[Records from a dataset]
---*---

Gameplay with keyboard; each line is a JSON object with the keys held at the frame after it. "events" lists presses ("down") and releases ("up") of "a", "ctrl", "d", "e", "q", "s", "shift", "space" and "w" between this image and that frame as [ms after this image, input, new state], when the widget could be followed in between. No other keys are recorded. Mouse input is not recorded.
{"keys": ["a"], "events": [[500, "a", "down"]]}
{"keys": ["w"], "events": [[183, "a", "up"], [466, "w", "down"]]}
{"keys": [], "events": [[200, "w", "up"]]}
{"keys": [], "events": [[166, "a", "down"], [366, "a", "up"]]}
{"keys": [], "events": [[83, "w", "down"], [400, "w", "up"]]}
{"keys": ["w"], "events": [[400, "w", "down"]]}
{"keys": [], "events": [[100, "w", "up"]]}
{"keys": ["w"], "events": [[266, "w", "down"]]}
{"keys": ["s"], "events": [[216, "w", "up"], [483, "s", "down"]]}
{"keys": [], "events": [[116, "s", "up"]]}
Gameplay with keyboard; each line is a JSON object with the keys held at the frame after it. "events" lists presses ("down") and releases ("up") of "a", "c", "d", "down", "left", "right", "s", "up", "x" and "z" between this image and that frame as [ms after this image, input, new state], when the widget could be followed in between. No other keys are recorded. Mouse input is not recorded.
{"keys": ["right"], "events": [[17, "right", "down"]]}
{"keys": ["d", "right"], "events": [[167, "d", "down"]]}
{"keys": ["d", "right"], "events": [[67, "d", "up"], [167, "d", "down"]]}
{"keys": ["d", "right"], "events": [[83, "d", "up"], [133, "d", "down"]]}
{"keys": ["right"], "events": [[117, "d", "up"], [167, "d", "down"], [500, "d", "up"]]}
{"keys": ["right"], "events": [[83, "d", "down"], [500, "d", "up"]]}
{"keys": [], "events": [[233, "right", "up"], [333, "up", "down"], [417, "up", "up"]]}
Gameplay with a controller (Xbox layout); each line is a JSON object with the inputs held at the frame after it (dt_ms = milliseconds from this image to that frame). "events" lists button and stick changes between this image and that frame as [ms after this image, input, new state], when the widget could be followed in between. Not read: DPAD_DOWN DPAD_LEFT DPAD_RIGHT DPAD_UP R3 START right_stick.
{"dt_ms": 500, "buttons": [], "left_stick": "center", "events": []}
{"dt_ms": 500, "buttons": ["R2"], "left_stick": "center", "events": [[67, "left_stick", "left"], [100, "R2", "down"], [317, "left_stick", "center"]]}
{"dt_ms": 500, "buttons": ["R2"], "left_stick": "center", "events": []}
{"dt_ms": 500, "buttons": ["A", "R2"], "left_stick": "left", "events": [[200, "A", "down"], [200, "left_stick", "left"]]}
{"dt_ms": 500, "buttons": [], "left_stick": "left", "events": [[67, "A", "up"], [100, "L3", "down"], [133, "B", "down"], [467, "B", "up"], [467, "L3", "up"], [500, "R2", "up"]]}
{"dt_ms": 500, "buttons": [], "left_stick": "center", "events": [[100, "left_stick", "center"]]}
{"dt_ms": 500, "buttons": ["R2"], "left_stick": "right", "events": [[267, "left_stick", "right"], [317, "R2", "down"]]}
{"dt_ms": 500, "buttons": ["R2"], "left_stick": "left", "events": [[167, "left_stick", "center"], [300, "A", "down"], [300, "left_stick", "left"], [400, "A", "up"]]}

---*---

**TASK DESCRIPTION:** A word-for-word copy of the data is the expected answer.

**ANSWER TO THIS EXERCISE:**
Gameplay with keyboard; each line is a JSON object with the keys held at the frame after it. "events" lists presses ("down") and releases ("up") of "a", "ctrl", "d", "e", "q", "s", "shift", "space" and "w" between this image and that frame as [ms after this image, input, new state], when the widget could be followed in between. No other keys are recorded. Mouse input is not recorded.
{"keys": ["a"], "events": [[500, "a", "down"]]}
{"keys": ["w"], "events": [[183, "a", "up"], [466, "w", "down"]]}
{"keys": [], "events": [[200, "w", "up"]]}
{"keys": [], "events": [[166, "a", "down"], [366, "a", "up"]]}
{"keys": [], "events": [[83, "w", "down"], [400, "w", "up"]]}
{"keys": ["w"], "events": [[400, "w", "down"]]}
{"keys": [], "events": [[100, "w", "up"]]}
{"keys": ["w"], "events": [[266, "w", "down"]]}
{"keys": ["s"], "events": [[216, "w", "up"], [483, "s", "down"]]}
{"keys": [], "events": [[116, "s", "up"]]}
Gameplay with keyboard; each line is a JSON object with the keys held at the frame after it. "events" lists presses ("down") and releases ("up") of "a", "c", "d", "down", "left", "right", "s", "up", "x" and "z" between this image and that frame as [ms after this image, input, new state], when the widget could be followed in between. No other keys are recorded. Mouse input is not recorded.
{"keys": ["right"], "events": [[17, "right", "down"]]}
{"keys": ["d", "right"], "events": [[167, "d", "down"]]}
{"keys": ["d", "right"], "events": [[67, "d", "up"], [167, "d", "down"]]}
{"keys": ["d", "right"], "events": [[83, "d", "up"], [133, "d", "down"]]}
{"keys": ["right"], "events": [[117, "d", "up"], [167, "d", "down"], [500, "d", "up"]]}
{"keys": ["right"], "events": [[83, "d", "down"], [500, "d", "up"]]}
{"keys": [], "events": [[233, "right", "up"], [333, "up", "down"], [417, "up", "up"]]}
Gameplay with a controller (Xbox layout); each line is a JSON object with the inputs held at the frame after it (dt_ms = milliseconds from this image to that frame). "events" lists button and stick changes between this image and that frame as [ms after this image, input, new state], when the widget could be followed in between. Not read: DPAD_DOWN DPAD_LEFT DPAD_RIGHT DPAD_UP R3 START right_stick.
{"dt_ms": 500, "buttons": [], "left_stick": "center", "events": []}
{"dt_ms": 500, "buttons": ["R2"], "left_stick": "center", "events": [[67, "left_stick", "left"], [100, "R2", "down"], [317, "left_stick", "center"]]}
{"dt_ms": 500, "buttons": ["R2"], "left_stick": "center", "events": []}
{"dt_ms": 500, "buttons": ["A", "R2"], "left_stick": "left", "events": [[200, "A", "down"], [200, "left_stick", "left"]]}
{"dt_ms": 500, "buttons": [], "left_stick": "left", "events": [[67, "A", "up"], [100, "L3", "down"], [133, "B", "down"], [467, "B", "up"], [467, "L3", "up"], [500, "R2", "up"]]}
{"dt_ms": 500, "buttons": [], "left_stick": "center", "events": [[100, "left_stick", "center"]]}
{"dt_ms": 500, "buttons": ["R2"], "left_stick": "right", "events": [[267, "left_stick", "right"], [317, "R2", "down"]]}
{"dt_ms": 500, "buttons": ["R2"], "left_stick": "left", "events": [[167, "left_stick", "center"], [300, "A", "down"], [300, "left_stick", "left"], [400, "A", "up"]]}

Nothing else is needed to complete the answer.